RSK.IQ Question of the Week 8/3/15

Collecting Appraisal Fee Under TRID Rules Before Application is Completed

Issue/Inquiry

The Bank asks whether it can collect an appraisal fee under the TRID Rules even though the application lacks all six pieces of information.

Response Summary

The Bank can collect an appraisal fee after it has issued a Loan Estimate and obtained the consumer’s consent to the transaction described in the Loan Estimate. It can issue the Loan Estimate before the consumer provides all six pieces of information. For the purpose of determining whether the disclosure of the settlement costs in the Loan Estimate has been made in good faith, however, the TRID Rules presume that the Bank has obtained all six pieces of information. If it has not and the information it lacked before it issued the Loan Estimate causes the settlement costs disclosed in it to be out of tolerance, the Bank will not be allowed to claim this as a changed circumstance justifying the issuance of a revised Loan Estimate. In such a case, the Bank would have to absorb the costs in excess of the allowed tolerance. This is a risk the Bank should be aware of before it decides to issue a Loan Estimate before it has all six pieces of information.

Response Detail

Collecting fees from a consumer applying for a mortgage loan is not predicated upon the application being complete, but upon the Bank giving the consumer a Loan Estimate and obtaining the consumer’s consent to the transaction.

Under the Truth-in-Lending RESPA Integrated Disclosure (“TRID”) Rules, neither the Bank nor any other person is allowed to impose a fee on a consumer in connection with the consumer’s application for a mortgage transaction before the consumer has received the Loan Estimate and indicated his or her consent to proceed with the transaction described in that disclosure. The Bank is allowed to collect a reasonable and bona fide fee to obtain the consumer’s credit report before providing the Loan Estimate, but this is the only exception to the rule. 12 CFR §1026.19(e)(2).

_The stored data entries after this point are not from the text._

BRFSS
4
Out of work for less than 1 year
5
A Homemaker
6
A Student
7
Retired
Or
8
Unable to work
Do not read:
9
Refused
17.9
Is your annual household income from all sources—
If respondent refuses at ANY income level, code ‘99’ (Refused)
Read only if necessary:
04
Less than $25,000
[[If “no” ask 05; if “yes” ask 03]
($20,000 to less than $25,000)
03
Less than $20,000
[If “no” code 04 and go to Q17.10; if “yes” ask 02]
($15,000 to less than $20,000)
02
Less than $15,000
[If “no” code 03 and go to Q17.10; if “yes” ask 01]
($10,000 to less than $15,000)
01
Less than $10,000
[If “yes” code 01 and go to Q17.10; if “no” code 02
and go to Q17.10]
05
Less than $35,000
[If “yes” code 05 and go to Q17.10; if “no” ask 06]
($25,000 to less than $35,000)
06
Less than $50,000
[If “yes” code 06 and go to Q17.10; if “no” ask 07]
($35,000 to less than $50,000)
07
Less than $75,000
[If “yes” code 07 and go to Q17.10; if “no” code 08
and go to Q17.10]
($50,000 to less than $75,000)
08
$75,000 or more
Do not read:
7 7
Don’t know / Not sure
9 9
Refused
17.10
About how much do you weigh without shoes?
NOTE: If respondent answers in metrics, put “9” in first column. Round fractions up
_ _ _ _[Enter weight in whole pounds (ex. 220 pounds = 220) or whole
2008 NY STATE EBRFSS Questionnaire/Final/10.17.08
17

The Bank is required to provide the Loan Estimate no later than the third business date after receiving the consumer’s application, which consists of:

  • The consumer’s name
  • The consumer’s income
  • The consumer’s social security number to obtain a credit report
  • The property address
  • An estimate of the value of the property
  • The mortgage loan amount sought. 12 CFR §1026.19(e)(1)(iii); 2(a)(3)(ii).

There is no requirement that the Bank must wait until all six pieces of information are provided before providing the Loan Estimate, only that when the six pieces of information are provided, the Loan Estimate must be issued within three business days.

This means that the Bank could issue a Loan Estimate to the consumer and obtain the consumer’s consent to the transaction described in the Loan Estimate prior to all six pieces of information being provided. It would then be allowed to collect a fee for the appraisal. Official Interpretations, ¶19(e)(3)(iv)(A)-3.

Whether the Bank will want to do this, however, will depend upon the risk of not being able to issue a revised Loan Estimate.

The TRID Rules allow the Bank to issue a revised Loan Estimate when changed circumstances cause the settlement costs to increase beyond the tolerance allowed for a good faith estimate of those charges. For example, if the Bank relied upon the stated income of the consumer or value of the property in providing the Loan Estimate, and this later proved to be inaccurate, the Bank could issue a revised Loan Estimate with a restatement of the settlement costs reflecting the correct information. 12 CFR §1026.19(e)(3)(iv)(A); Official Interpretations, ¶19(e)(3)(iv)(A)-2.

As noted, the Bank is not required to collect all six pieces of information making up an application before issuing the Loan Estimate. For the purposes of determining whether the Loan Estimate is provided in good faith, however, it is presumed that the Bank has, in fact, collected these six pieces of information. This means that if the Bank did not collect some of this information before issuing the Loan Estimate, and subsequently, it discovered that the settlement costs disclosed in the Loan Estimate were out of tolerance because of the information it had not collected, it would not be able to claim this as a changed circumstance justifying a revision of the Loan Estimate.

The official commentary provides the example of a creditor issuing a Loan Estimate prior to receiving the property address from the consumer. This creditor would not be allowed to claim the property address as a changed circumstance when it received such. Official Interpretations, ¶19(e)(3)(iv)(A)-3.

In this case, of course, the Bank would probably have the property address, if it was going to order an appraisal. If it issued the Loan Estimate even though it lacked one or more of the other six pieces of information, however, and this information subsequently resulted in an increase of the settlement costs beyond the allowed tolerance, it would not be able to claim that this information was a changed circumstance or that it was allowed to issue a revised Loan Estimate. This would mean that the Bank would have to absorb any cost which was outside the allowed tolerance.

This entry was posted on Monday, August 3rd, 2015 at 2:00 pm.